**What is expected:**
Keep images out and repeat all data exactly.
#####
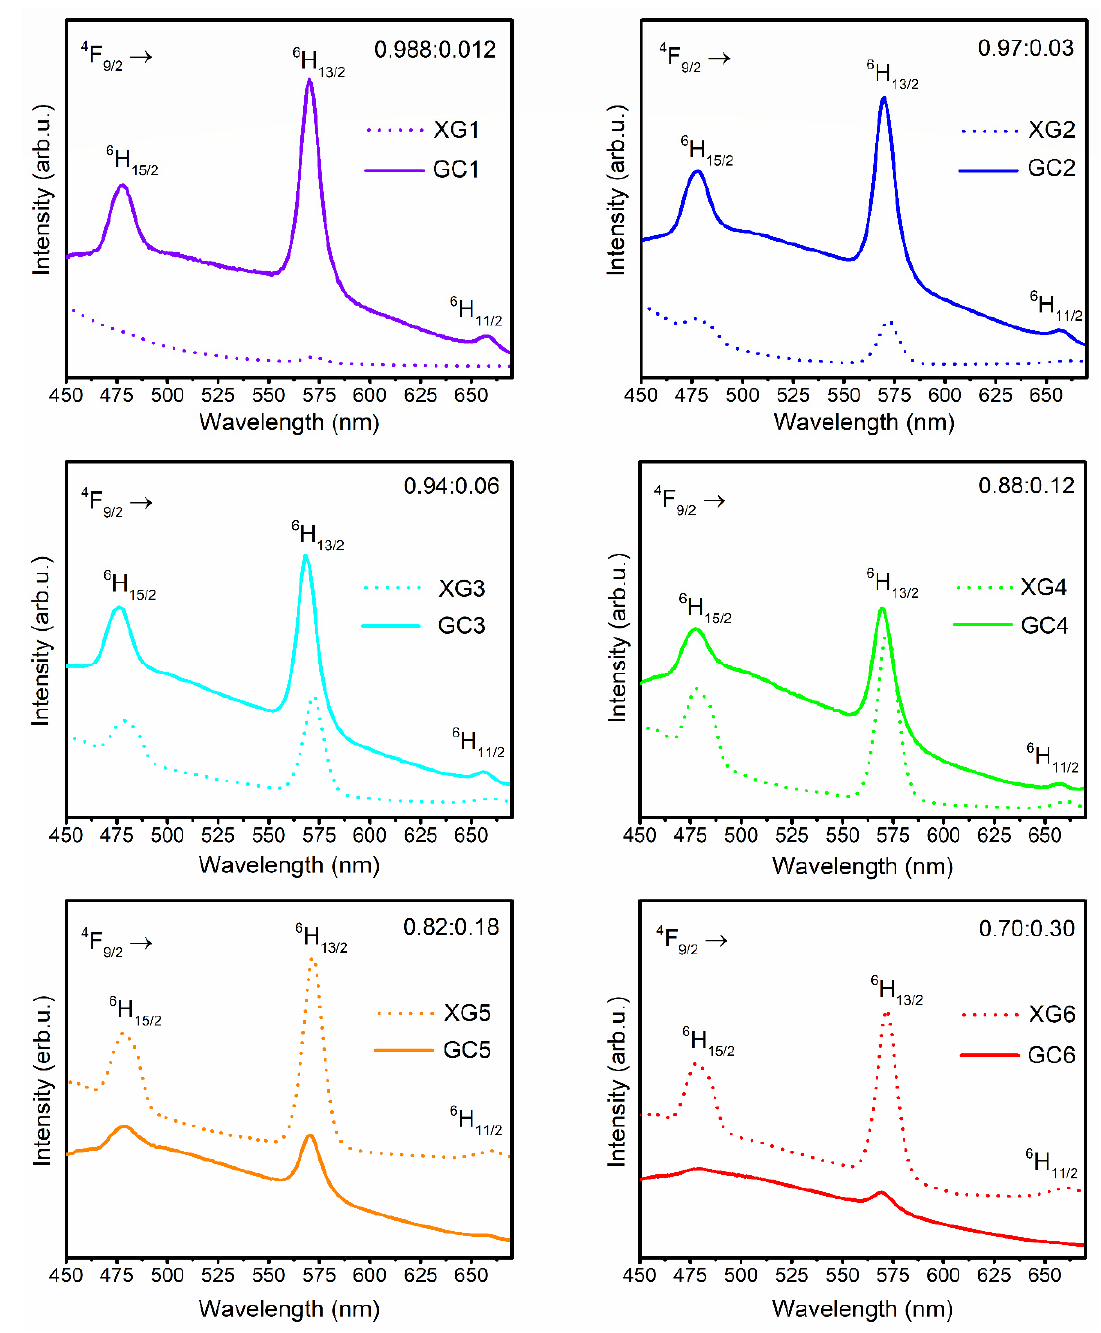
Figure 9. The comparison of emission spectra for xerogels and nano-glass-ceramic materials for individual La 3+ :Dy 3+ molar ratios.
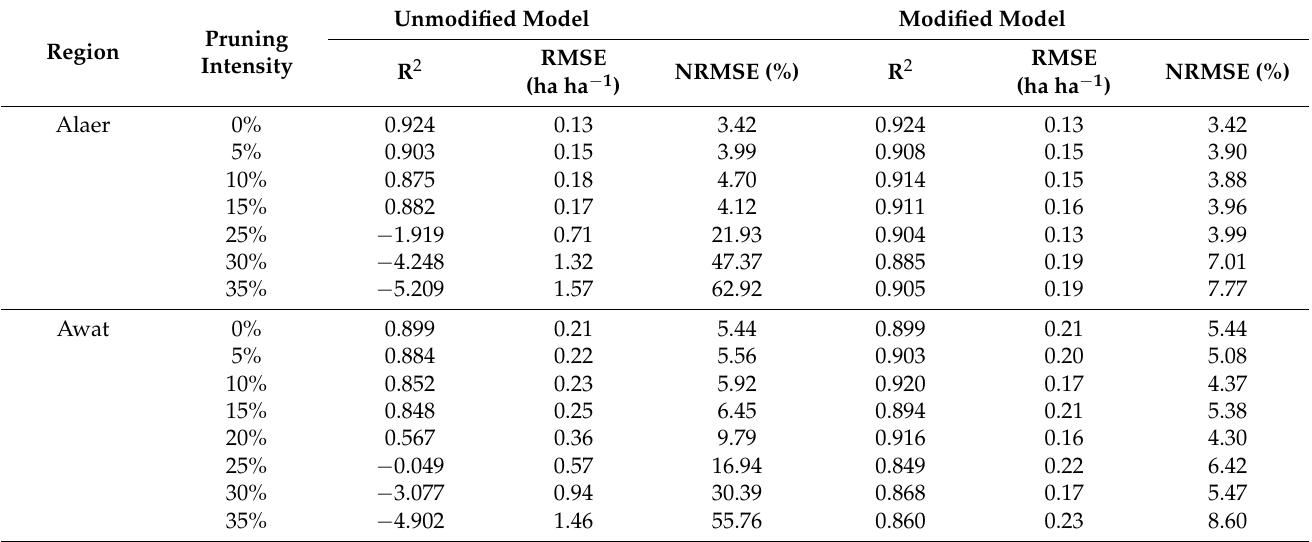
Table 3. Simulated LAI validation for different treatments.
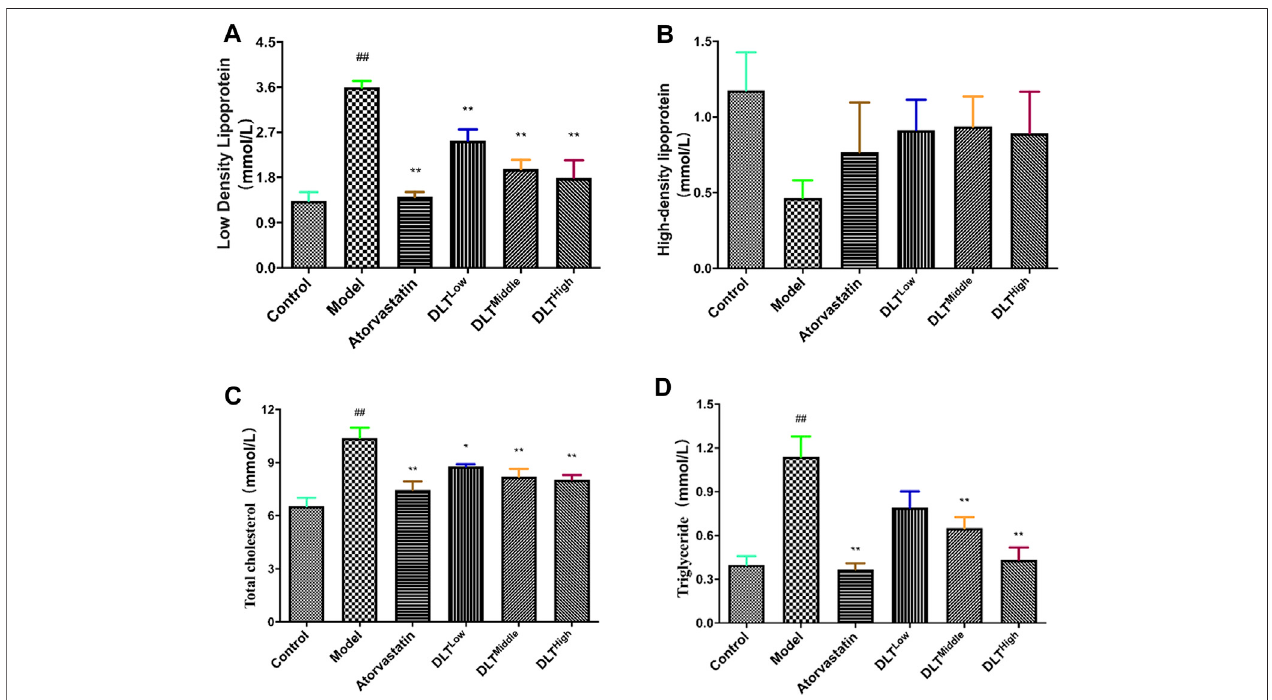
FIGURE 4 | DLTs in fl uenced plasma lipids following a 16 week high-fat diet in AS APOE - / - mice. (A) Low-density lipoprotein. (B) High-density lipoprotein. (C) Total cholesterol. (D) Triglyceride. The data are presented as the mean ± SD ( n (cid:2) 7). ## p < 0.01 vs the control group, and * p < 0.05, ** p < 0.01 vs the model group.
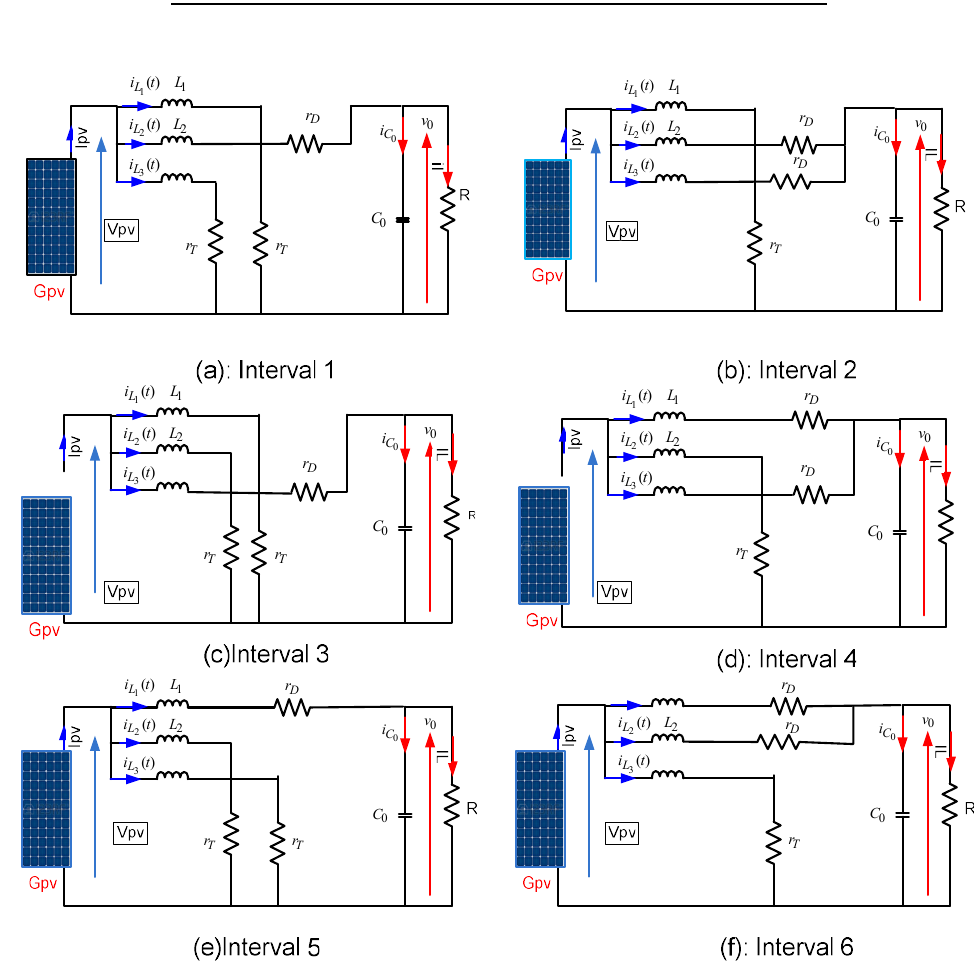
Figure 10. Equivalents schemas of the states of switches over the six intervals.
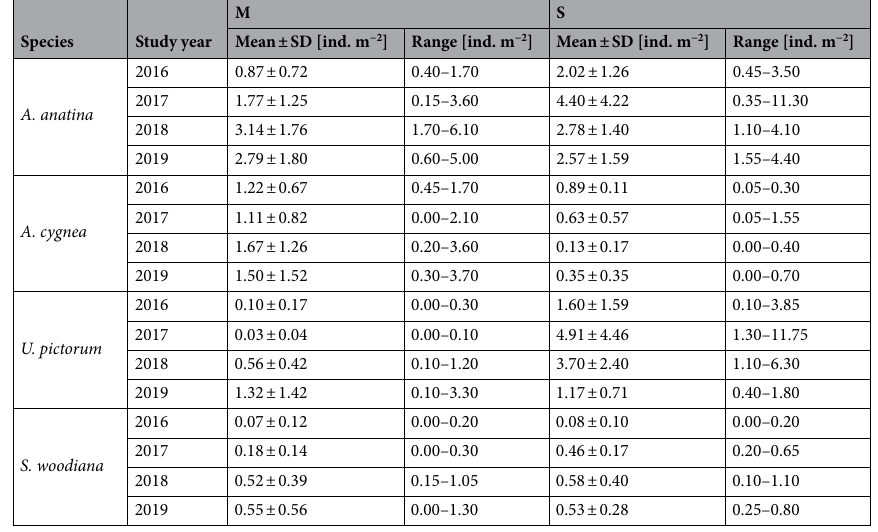
Table 3. Summary statistics of mussel densities at sites with muddy (M) and sandy (S) bottom. Number of sites with a muddy bottom, 2016: 3, 2017: 5, 2018: 5, 2019: 4. Number of sites with a sandy bottom, 2016:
#####
**Completed task:**
Figure 9. The comparison of emission spectra for xerogels and nano-glass-ceramic materials for individual La 3+ :Dy 3+ molar ratios.
Table 3. Simulated LAI validation for different treatments.
FIGURE 4 | DLTs in fl uenced plasma lipids following a 16 week high-fat diet in AS APOE - / - mice. (A) Low-density lipoprotein. (B) High-density lipoprotein. (C) Total cholesterol. (D) Triglyceride. The data are presented as the mean ± SD ( n (cid:2) 7). ## p < 0.01 vs the control group, and * p < 0.05, ** p < 0.01 vs the model group.
Figure 10. Equivalents schemas of the states of switches over the six intervals.
Table 3. Summary statistics of mussel densities at sites with muddy (M) and sandy (S) bottom. Number of sites with a muddy bottom, 2016: 3, 2017: 5, 2018: 5, 2019: 4. Number of sites with a sandy bottom, 2016:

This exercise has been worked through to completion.